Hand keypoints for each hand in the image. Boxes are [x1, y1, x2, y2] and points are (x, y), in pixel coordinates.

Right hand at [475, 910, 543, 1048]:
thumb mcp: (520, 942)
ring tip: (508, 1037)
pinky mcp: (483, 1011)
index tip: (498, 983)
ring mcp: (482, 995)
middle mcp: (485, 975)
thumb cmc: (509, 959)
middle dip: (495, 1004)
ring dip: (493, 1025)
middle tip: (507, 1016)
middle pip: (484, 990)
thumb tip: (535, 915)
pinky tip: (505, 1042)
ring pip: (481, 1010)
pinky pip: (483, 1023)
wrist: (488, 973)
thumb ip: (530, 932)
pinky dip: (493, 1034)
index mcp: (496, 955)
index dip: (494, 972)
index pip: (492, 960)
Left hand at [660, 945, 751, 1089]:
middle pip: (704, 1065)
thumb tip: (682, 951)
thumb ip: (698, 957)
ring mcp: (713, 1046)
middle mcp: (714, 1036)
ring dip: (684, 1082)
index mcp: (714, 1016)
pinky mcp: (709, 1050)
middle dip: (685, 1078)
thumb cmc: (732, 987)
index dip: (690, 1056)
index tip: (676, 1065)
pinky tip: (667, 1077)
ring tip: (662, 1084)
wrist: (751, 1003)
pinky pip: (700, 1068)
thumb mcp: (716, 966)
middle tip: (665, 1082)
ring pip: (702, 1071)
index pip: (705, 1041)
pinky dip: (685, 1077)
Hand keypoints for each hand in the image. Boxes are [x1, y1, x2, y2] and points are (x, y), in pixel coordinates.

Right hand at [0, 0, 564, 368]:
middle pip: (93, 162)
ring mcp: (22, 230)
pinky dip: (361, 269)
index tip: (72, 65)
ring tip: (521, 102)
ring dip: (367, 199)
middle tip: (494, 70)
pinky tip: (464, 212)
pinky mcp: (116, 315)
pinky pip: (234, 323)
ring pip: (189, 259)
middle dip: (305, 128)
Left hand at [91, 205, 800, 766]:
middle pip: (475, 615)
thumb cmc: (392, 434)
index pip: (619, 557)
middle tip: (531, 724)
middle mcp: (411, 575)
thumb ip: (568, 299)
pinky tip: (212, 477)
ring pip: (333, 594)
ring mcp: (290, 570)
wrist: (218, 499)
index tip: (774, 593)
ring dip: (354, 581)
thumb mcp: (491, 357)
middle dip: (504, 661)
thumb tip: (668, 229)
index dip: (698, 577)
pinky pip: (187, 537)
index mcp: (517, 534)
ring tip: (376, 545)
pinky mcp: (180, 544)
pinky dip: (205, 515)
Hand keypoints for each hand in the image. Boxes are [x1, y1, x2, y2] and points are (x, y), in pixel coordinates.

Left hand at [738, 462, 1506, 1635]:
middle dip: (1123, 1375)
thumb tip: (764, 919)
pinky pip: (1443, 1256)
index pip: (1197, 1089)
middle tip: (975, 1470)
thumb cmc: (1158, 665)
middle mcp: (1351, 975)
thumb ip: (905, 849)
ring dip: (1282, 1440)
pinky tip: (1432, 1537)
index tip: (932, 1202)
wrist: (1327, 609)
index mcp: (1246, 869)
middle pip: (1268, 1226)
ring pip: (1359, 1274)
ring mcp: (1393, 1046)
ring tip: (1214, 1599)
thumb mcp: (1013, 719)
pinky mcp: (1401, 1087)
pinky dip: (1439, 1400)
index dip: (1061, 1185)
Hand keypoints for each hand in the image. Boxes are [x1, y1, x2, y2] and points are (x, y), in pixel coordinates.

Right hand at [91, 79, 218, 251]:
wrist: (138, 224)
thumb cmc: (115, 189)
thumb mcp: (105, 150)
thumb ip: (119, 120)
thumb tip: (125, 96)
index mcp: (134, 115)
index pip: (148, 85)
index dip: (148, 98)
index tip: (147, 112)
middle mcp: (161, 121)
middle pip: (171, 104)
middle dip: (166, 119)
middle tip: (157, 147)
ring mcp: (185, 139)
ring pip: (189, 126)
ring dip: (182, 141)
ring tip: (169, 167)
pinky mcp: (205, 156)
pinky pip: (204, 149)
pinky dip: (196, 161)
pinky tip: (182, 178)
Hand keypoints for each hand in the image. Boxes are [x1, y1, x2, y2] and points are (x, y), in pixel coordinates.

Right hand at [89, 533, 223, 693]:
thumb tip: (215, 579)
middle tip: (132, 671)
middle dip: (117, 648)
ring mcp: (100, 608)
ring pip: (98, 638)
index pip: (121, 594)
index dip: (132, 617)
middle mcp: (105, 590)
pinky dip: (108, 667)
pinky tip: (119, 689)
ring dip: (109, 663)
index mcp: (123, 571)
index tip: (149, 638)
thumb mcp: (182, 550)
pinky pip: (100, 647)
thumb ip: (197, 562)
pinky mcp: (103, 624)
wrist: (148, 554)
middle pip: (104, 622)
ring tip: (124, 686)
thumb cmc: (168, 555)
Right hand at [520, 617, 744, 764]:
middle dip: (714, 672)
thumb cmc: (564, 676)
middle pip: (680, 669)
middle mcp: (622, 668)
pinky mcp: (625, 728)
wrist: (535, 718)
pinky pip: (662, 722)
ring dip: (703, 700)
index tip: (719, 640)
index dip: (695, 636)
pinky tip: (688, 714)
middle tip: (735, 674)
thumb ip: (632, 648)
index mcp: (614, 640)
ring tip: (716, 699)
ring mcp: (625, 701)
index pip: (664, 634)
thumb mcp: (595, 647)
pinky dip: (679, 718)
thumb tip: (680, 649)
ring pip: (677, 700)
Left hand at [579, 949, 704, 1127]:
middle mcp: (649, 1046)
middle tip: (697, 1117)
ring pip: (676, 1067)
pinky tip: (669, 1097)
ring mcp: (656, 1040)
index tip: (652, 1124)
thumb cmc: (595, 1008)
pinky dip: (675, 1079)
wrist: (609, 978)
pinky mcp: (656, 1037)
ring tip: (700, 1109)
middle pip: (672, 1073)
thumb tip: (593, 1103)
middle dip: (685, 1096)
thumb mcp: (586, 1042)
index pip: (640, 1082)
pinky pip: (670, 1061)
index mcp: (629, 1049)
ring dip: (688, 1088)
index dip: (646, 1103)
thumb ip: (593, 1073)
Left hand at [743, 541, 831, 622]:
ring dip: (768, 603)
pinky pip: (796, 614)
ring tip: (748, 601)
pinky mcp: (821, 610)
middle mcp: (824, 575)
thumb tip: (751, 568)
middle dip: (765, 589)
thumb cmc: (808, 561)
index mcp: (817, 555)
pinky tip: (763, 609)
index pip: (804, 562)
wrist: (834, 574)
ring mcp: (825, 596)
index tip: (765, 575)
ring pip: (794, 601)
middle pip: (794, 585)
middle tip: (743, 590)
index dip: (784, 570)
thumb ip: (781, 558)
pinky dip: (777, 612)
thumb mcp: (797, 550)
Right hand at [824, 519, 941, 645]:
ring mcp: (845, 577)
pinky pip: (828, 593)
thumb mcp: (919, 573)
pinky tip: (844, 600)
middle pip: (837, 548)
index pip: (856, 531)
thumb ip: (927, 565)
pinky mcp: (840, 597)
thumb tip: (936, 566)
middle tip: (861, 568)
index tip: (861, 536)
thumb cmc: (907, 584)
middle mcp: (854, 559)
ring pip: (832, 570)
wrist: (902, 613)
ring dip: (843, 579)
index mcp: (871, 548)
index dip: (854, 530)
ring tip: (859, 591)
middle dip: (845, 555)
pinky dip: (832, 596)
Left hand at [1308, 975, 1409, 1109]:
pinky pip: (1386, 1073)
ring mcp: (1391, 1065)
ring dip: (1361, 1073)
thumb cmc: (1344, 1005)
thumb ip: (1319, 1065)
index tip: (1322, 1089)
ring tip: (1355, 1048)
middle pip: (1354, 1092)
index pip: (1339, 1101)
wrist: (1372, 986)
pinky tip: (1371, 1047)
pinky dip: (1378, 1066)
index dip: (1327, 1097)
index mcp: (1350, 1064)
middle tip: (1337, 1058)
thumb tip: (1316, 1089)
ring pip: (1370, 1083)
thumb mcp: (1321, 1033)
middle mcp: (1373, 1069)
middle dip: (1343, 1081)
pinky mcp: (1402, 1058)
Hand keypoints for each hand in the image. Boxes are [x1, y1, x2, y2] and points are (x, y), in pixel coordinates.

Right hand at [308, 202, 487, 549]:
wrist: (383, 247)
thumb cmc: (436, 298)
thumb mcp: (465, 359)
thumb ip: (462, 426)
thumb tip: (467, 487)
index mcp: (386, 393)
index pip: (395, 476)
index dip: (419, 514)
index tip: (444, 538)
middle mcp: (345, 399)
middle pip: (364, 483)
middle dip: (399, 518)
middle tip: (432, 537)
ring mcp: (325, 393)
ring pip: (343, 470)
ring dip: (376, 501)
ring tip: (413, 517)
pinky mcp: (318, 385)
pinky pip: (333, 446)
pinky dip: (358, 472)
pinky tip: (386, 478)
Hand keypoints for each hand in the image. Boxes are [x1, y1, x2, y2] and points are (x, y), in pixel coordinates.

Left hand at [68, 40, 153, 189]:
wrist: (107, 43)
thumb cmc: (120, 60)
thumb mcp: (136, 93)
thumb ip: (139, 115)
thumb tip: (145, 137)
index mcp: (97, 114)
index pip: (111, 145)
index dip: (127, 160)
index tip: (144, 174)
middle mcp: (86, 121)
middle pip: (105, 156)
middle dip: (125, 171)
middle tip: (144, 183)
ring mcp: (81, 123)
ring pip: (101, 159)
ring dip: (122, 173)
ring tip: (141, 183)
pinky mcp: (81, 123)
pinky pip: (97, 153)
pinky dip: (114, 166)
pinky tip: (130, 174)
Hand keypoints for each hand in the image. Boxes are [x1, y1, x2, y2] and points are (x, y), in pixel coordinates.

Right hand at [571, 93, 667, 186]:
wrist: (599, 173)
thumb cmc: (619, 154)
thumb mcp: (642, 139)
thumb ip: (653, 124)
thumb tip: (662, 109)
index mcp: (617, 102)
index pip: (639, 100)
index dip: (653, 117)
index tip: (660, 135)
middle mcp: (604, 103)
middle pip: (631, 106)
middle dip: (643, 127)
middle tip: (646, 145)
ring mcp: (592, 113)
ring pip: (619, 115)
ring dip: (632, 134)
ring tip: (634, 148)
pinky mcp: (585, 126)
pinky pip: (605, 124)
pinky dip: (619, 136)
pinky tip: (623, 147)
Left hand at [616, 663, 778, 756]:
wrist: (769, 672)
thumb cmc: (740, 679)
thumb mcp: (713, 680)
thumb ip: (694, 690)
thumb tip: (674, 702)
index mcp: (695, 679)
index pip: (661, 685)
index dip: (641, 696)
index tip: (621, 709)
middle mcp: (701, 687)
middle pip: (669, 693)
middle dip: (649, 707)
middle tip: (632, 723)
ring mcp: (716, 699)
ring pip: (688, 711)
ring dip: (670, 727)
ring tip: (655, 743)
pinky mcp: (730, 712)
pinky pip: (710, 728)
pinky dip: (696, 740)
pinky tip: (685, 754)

━━━━━━━━━━

### About this task
Identify each line in the records above containing the word "Left"; copy those lines.

### Task result
Left hand at [660, 945, 751, 1089]:
Left hand at [91, 205, 800, 766]:
Left hand at [738, 462, 1506, 1635]:
Left hand at [579, 949, 704, 1127]:
Left hand at [743, 541, 831, 622]:
Left hand at [1308, 975, 1409, 1109]:
Left hand at [68, 40, 153, 189]:
Left hand at [616, 663, 778, 756]:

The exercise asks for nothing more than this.